The alternative is a mindset built around managing decline and minimising disruption, the false promise of a vanished past or the phoney nostalgia for a world that never was.

This is now a question of generational vision. It begins by treating the national recovery as more than a snapback to a stale status quo or a faltering future. A real recovery has to bring more opportunities for more Australians, ensuring these opportunities can be grasped by more people in more parts of the country.

This means reforming early education and childcare. Cheaper, cleaner and more reliable energy. Co-investing in advanced manufacturing and the care economy and building more affordable housing. Putting training at the core of government projects and procurement; making work more secure and better paid; turning ideas into jobs and teaching our people to catch up, then keep up, with technological change; supporting effort and enterprise. Recognising full employment is about job security and underemployment as well.

But to convert optimism and aspiration into opportunity governments of the future will need to think more boldly still. Making Australia a clean energy superpower without abandoning our traditional strengths. Embedding micro-credentials into the way we learn and work. Tackling long-term unemployment and disadvantage which concentrates in communities and cascades through generations. Linking the tax and transfer system to ensure a minimum basic income for those who need it. Leveraging impact investing, superannuation and the environment, social and governance revolution. Making multinational tax fairer. Measuring What Matters – a wellbeing budget; an evaluator-general; and intergenerational reform. Improving the quality of life in our suburbs, regions and growth corridors in a work-from-home economy. Becoming a world leader in cybersecurity; enmeshing ourselves in the Association of South East Asian Nations; a more meaningful relationship with our New Zealand whanau. Delivering on Truth, Treaty and Voice and the Uluru Statement and modernising our constitutional arrangements and national symbols.

Much of what underpins and animates the task ahead is recognising and embracing the generational opportunity in technology. The technology revolution is the central question of our time. Our response to it will define how we live and how we work.

If we treat technology as nothing but a threat to traditional jobs, an attack on our way of life and a risk to our security, then that self-fulfilling prophecy will condemn us to stagnation.

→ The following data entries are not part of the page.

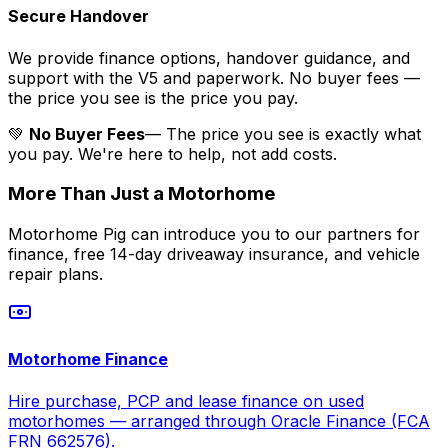
Secure Handover
We provide finance options, handover guidance, and
support with the V5 and paperwork. No buyer fees —
the price you see is the price you pay.
💚
No Buyer Fees
— The price you see is exactly what
you pay. We're here to help, not add costs.
More Than Just a Motorhome
Motorhome Pig can introduce you to our partners for
finance, free 14-day driveaway insurance, and vehicle
repair plans.
Motorhome Finance
Hire purchase, PCP and lease finance on used
motorhomes — arranged through Oracle Finance (FCA
FRN 662576).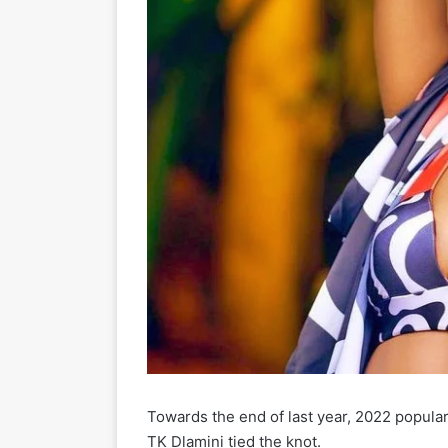
Towards the end of last year, 2022 popula
TK Dlamini tied the knot.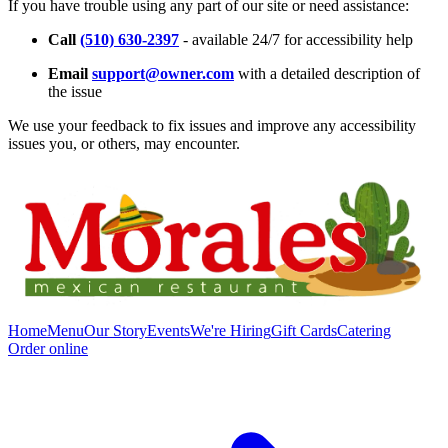
If you have trouble using any part of our site or need assistance:
Call
(510) 630-2397
- available 24/7 for accessibility help
Email
support@owner.com
with a detailed description of
the issue
We use your feedback to fix issues and improve any accessibility
issues you, or others, may encounter.
Home
Menu
Our Story
Events
We're Hiring
Gift Cards
Catering
Order online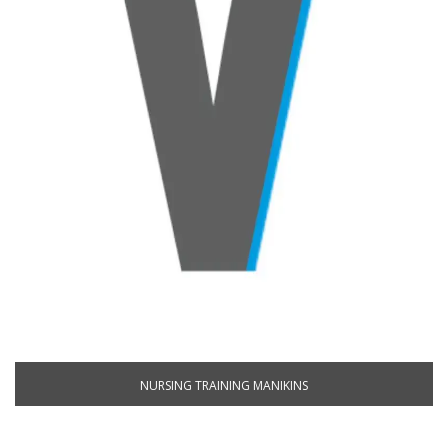
NURSING TRAINING MANIKINS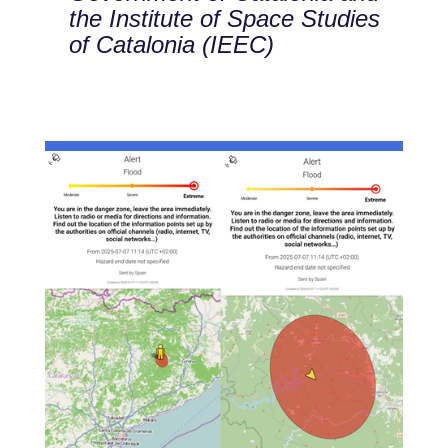
the Institute of Space Studies
of Catalonia (IEEC)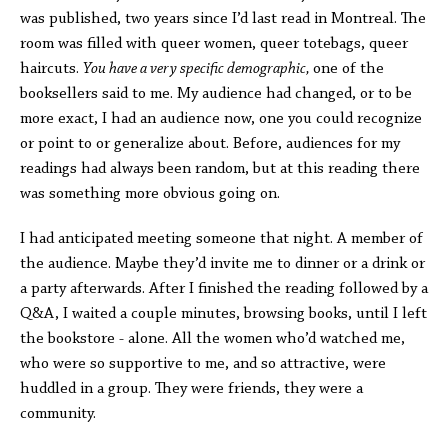
was published, two years since I’d last read in Montreal. The
room was filled with queer women, queer totebags, queer
haircuts.
You have a very specific demographic,
one of the
booksellers said to me. My audience had changed, or to be
more exact, I had an audience now, one you could recognize
or point to or generalize about. Before, audiences for my
readings had always been random, but at this reading there
was something more obvious going on.
I had anticipated meeting someone that night. A member of
the audience. Maybe they’d invite me to dinner or a drink or
a party afterwards. After I finished the reading followed by a
Q&A, I waited a couple minutes, browsing books, until I left
the bookstore - alone. All the women who’d watched me,
who were so supportive to me, and so attractive, were
huddled in a group. They were friends, they were a
community.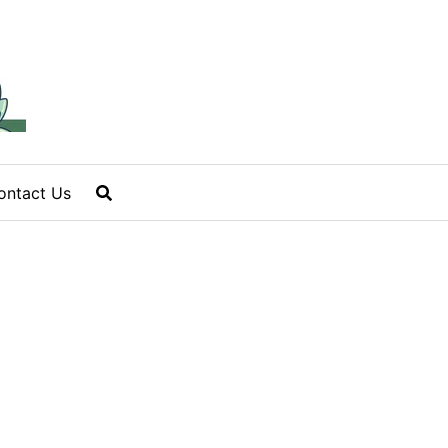
ontact Us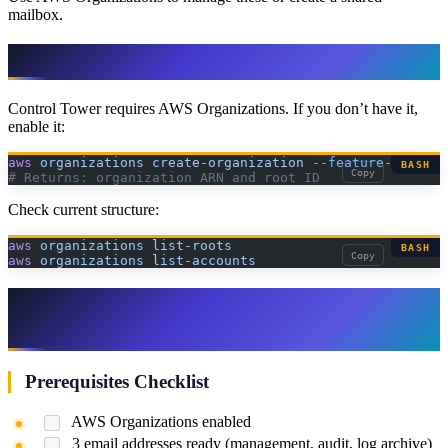
mailbox.
Step 3: Enable AWS Organizations
Control Tower requires AWS Organizations. If you don’t have it,
enable it:
aws
 organizations
 create-organization
 --feature-set
 ALL
BASH
Copy
# Returns: organization ARN and root ID
Check current structure:
aws
 organizations
 list-roots
BASH
Copy
aws
 organizations
 list-accounts
Step 4: Set Up Control Tower Landing
Zone
Prerequisites Checklist
AWS Organizations enabled
3 email addresses ready (management, audit, log archive)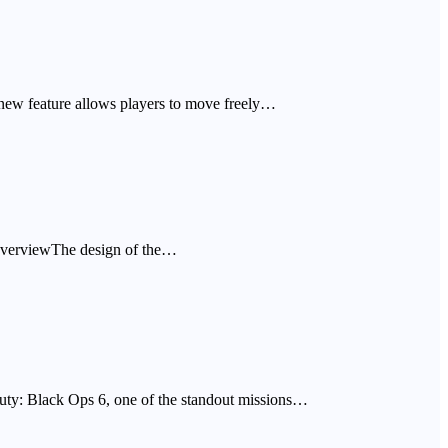
new feature allows players to move freely…
p OverviewThe design of the…
f Duty: Black Ops 6, one of the standout missions…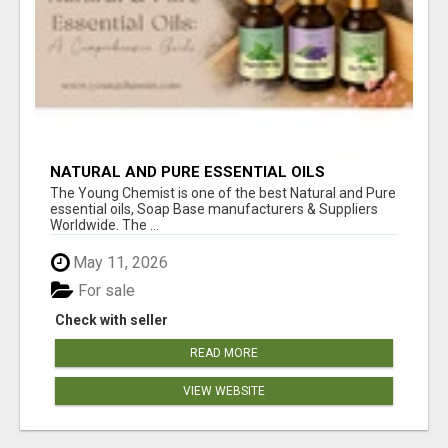
NATURAL AND PURE ESSENTIAL OILS
The Young Chemist is one of the best Natural and Pure
essential oils, Soap Base manufacturers & Suppliers
Worldwide. The ...
May 11, 2026
For sale
Check with seller
READ MORE
VIEW WEBSITE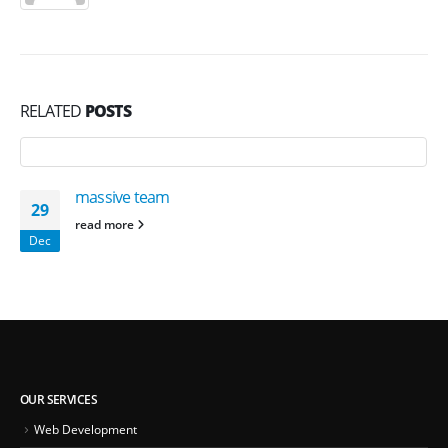
RELATED
POSTS
massive team
29
read more
Dec
OUR SERVICES
Web Development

Rather than pushing back, or hiding from it, Labor under Hawke and Keating took bold steps to reposition Australia in the world economy as globalisation loomed. What’s more, they took people into their confidence, they trusted Australians to face the future. That reform agenda opened up our country and wrote us our meal ticket for a generation, beginning decades of growth and opportunity.

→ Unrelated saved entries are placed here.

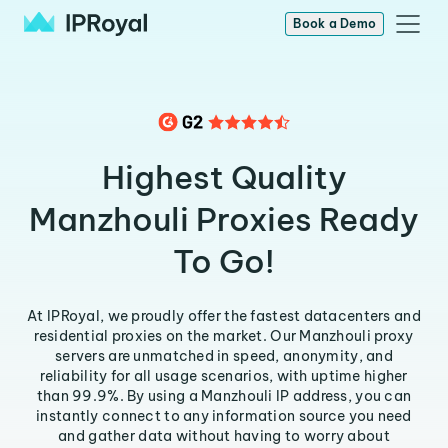
Book a Demo
Highest Quality
Manzhouli Proxies Ready
To Go!
At IPRoyal, we proudly offer the fastest datacenters and
residential proxies on the market. Our Manzhouli proxy
servers are unmatched in speed, anonymity, and
reliability for all usage scenarios, with uptime higher
than 99.9%. By using a Manzhouli IP address, you can
instantly connect to any information source you need
and gather data without having to worry about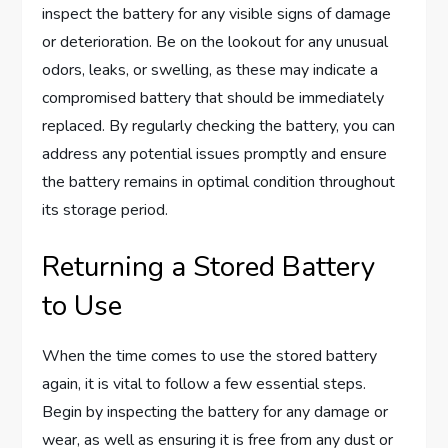
inspect the battery for any visible signs of damage
or deterioration. Be on the lookout for any unusual
odors, leaks, or swelling, as these may indicate a
compromised battery that should be immediately
replaced. By regularly checking the battery, you can
address any potential issues promptly and ensure
the battery remains in optimal condition throughout
its storage period.
Returning a Stored Battery
to Use
When the time comes to use the stored battery
again, it is vital to follow a few essential steps.
Begin by inspecting the battery for any damage or
wear, as well as ensuring it is free from any dust or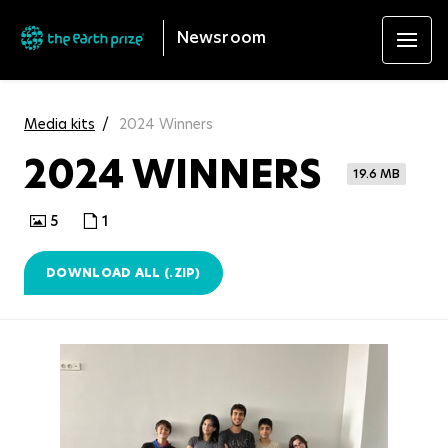
Newsroom
Media kits
2024 Winners
2024 WINNERS
19.6 MB
5
1
DOWNLOAD ALL (.ZIP)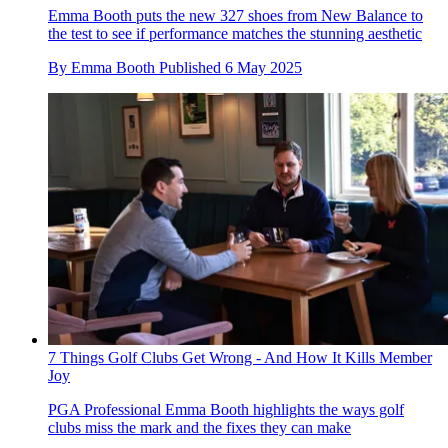
Emma Booth puts the new 327 shoes from New Balance to
the test to see if performance matches the stunning aesthetic
By
Emma Booth
Published
6 May 2025
7 Things Golf Clubs Get Wrong - And How It Kills Member
Joy
PGA Professional Emma Booth highlights the ways golf
clubs miss the mark and the fixes they can make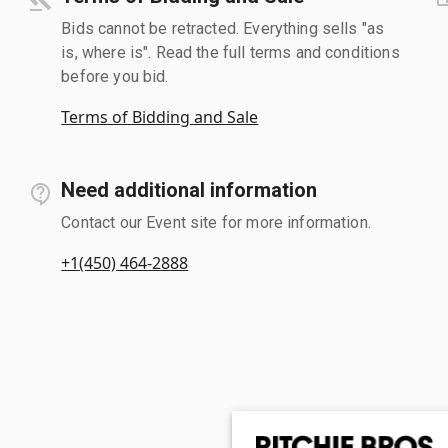
Bids cannot be retracted. Everything sells "as
is, where is". Read the full terms and conditions
before you bid.
Terms of Bidding and Sale
Need additional information
Contact our Event site for more information.
+1(450) 464-2888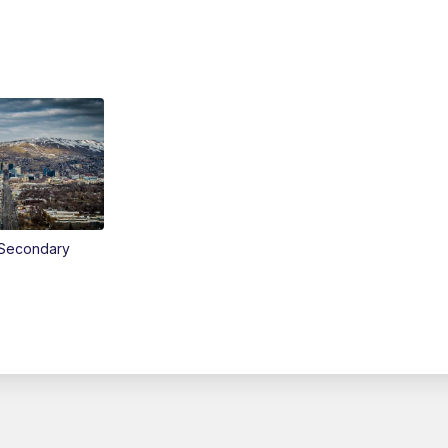
Secondary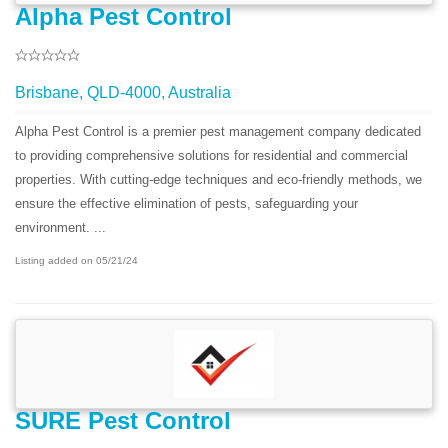
Alpha Pest Control
Brisbane, QLD-4000, Australia
Alpha Pest Control is a premier pest management company dedicated
to providing comprehensive solutions for residential and commercial
properties. With cutting-edge techniques and eco-friendly methods, we
ensure the effective elimination of pests, safeguarding your
environment. ...
Listing added on 05/21/24
SURE Pest Control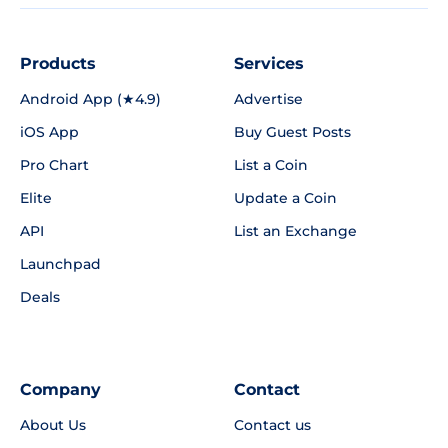
Products
Services
Android App (★4.9)
Advertise
iOS App
Buy Guest Posts
Pro Chart
List a Coin
Elite
Update a Coin
API
List an Exchange
Launchpad
Deals
Company
Contact
About Us
Contact us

The digital revolution will be to the current generation what globalisation was to the last. We have to embrace technology with the confidence that, if properly managed, it can help us create a better and more equal society. But only if we weave technology into a more positive and optimistic vision for the future.

This pandemic continues to show how rapidly and unpredictably and dramatically the world can transform. The challenges we face in the decades ahead are great and grave, but this year has shown how quickly we can change, how rapidly and cohesively our people can adapt.

Australia has not peaked. Our best generation is not gone.

Australians have taken this time to re-evaluate the value and optimism in their own lives. They are owed now the same reflection and resolve from their government.

Jim Chalmers is Shadow Treasurer in the federal parliament. Andrew Charlton is a former Labor adviser.